The five biggest recipients of Qatari money over the years, according to the Department of Education, are Cornell, Carnegie Mellon, Georgetown University, Texas A&M, and Northwestern University in that order.

News of Qatar’s intense funding push—even though it is already the single largest foreign donor to U.S. higher education—comes after several years of scrutiny for the Gulf state over its influence operations in the United States and its support for terrorism. Qatar is believed to be one of Hamas’s largest bankrollers and offered its leaders asylum after the Oct. 7, 2023, terrorist attacks.

A student at Carnegie Mellon filed a lawsuit against the school in 2023, claiming that the school’s financial ties to Doha pushed it to allow a culture of anti-Semitism on its campus. In a court order last month, a judge described the concern as valid, writing that "Qatar and its affiliates could be a source of antisemitic influence upon CMU."

At Northwestern, which has received $737 million from Qatar since 2008 and operates a satellite campus in Doha, its contract with the Gulf state prohibits students and faculty from criticizing the Qatari government, the Washington Free Beacon reported in September. As the House Education and Workforce Committee revealed in a hearing that month, Qatar Foundation staffers sent messages providing talking points on "diplomatic role and mediation efforts in Palestine/Gaza and Afghanistan – along with reactions from international politicians" in the immediate aftermath of Oct. 7.

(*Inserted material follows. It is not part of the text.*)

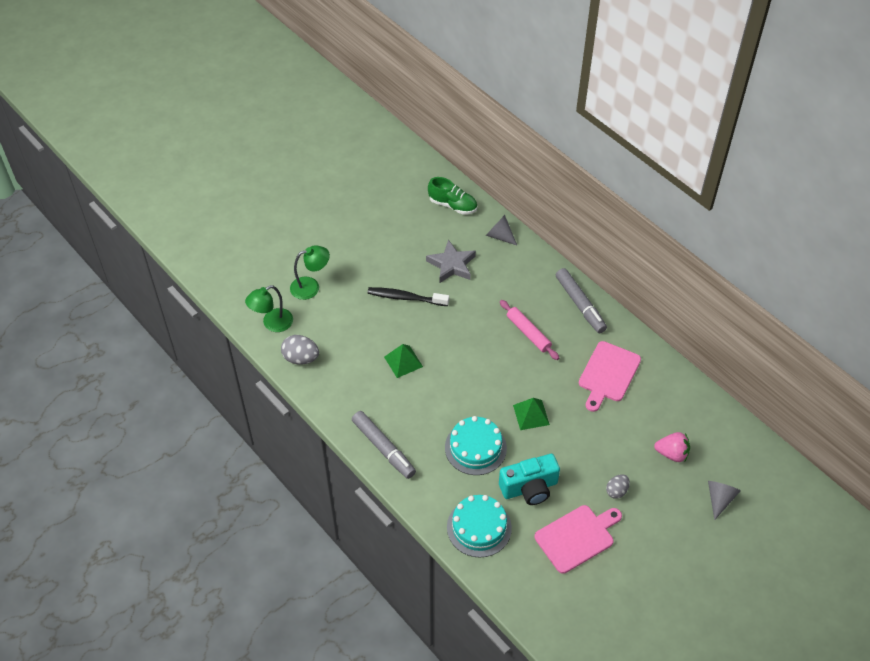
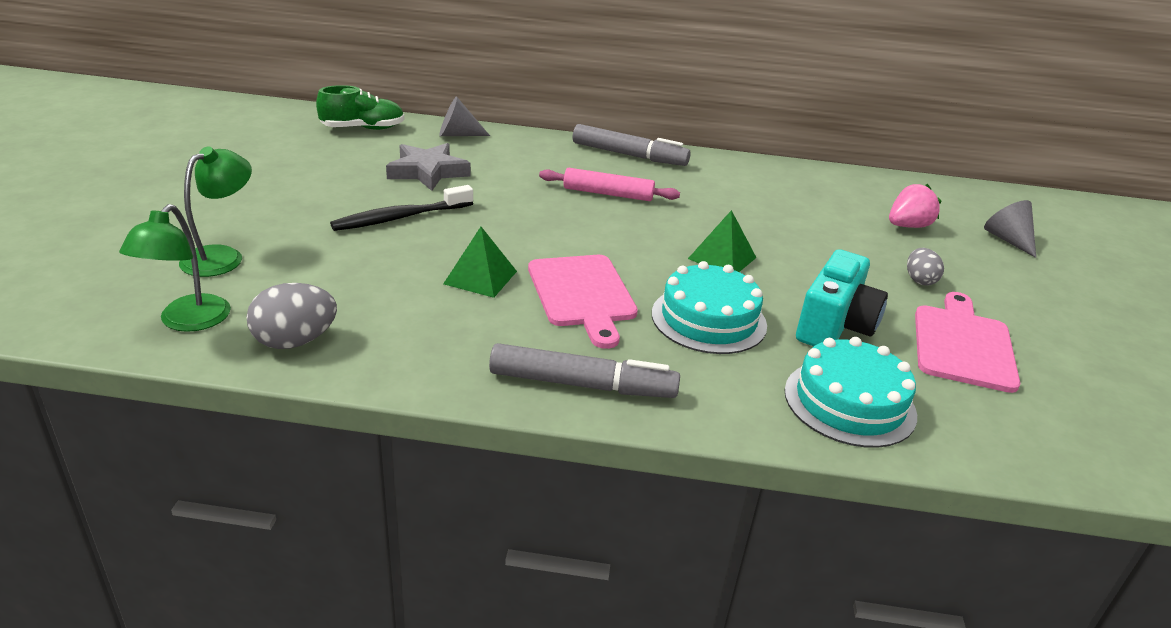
camera: 45 degrees left, 20 degrees down
(608, 374) = (744, 193): pink cutting board -> pink cutting board (583, 294)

Qatari influence has other consequences, the Free Beacon reported in June. Georgetown, which houses the Walsh School of Foreign Service, allows Qatar’s Hamas-friendly government to wield outsized influence over several key programs—and Qatari royal Sheikh Abdulla Bin Ali Al-Thani sits on the university’s governing Board of Directors. The Gulf state’s influence operations extend beyond college campuses to K-12 schools as well, pushing for "social justice" lessons in U.S. classrooms. Suggested lesson plans include the controversial 2005 Palestinian film Paradise Now, which tells the story of two Palestinian friends plotting a suicide bomber attack on Israel and has been criticized for its sympathetic portrayal of terrorists.

Over the past year, Qatar has expanded those operations to influencers on both the right and left, flying podcasters, social media figures, lawmakers, and celebrities into the country for all-expense-paid junkets in an attempt to shore up its reputation.